They teams used the design thinking methodology to generate empathy, create ideas, build prototypes, and share their solution ideas with their peers. Their solutions to teen problems — safety, drugs, community unity, staying in school — were remarkably inventive.

“What I love about design thinking is that it’s a process that scales to any challenge, and puts the creative solutions in the hands of the students,” said Justin Warren, LLA’s Strategic Initiatives Director and designer of the activity.

“I find that if students take charge of the process from the beginning, then they take ownership over the solutions, they apply some really inventive thinking, and they stay engaged,” said Mr. Warren, who drew from curriculum resources created by TD4Ed and Ideo, and from his own experience co-creating Zoo Labs (an Oakland music/tech incubator) in crafting the workshop.

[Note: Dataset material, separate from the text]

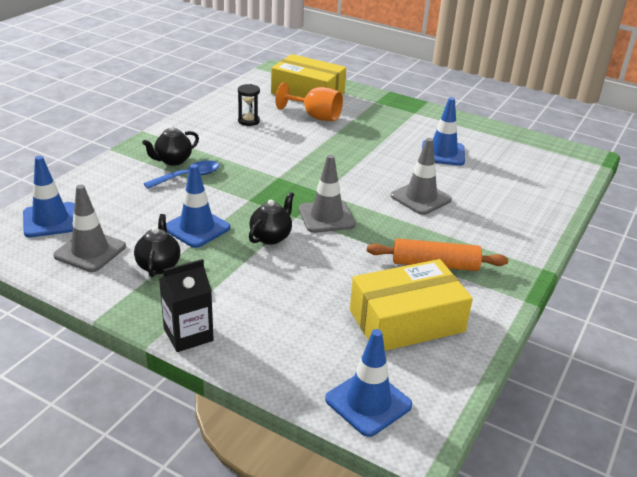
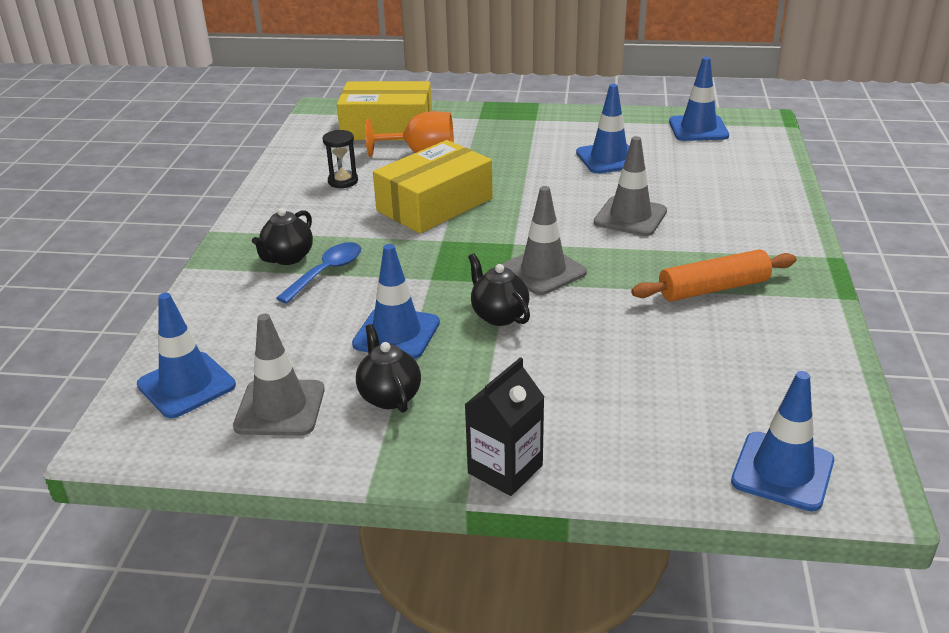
camera: 20 degrees left, 0 degrees up
(271, 237) = (499, 315): black teapot -> black teapot turned 45 degrees counterclockwise
(406, 321) = (740, 363): yellow box -> yellow box (434, 205)
(530, 149) = (698, 129): none -> blue traffic cone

At the end of the day, each design team presented their prototype and methodology to their peers and teachers, and fielded questions about their approach and solutions.

Holm found the presentations were a challenging but meaningful way to share, because they require new students to “participating equally with returning students from the very beginning.”

As an educator, her own challenge was embracing the unknown. “I was a little nervous going into it because I hadn’t done anything like that before,” but she embraced the goal “for students to bond, and staff to bond with students,” and that, she said, “made it fun.”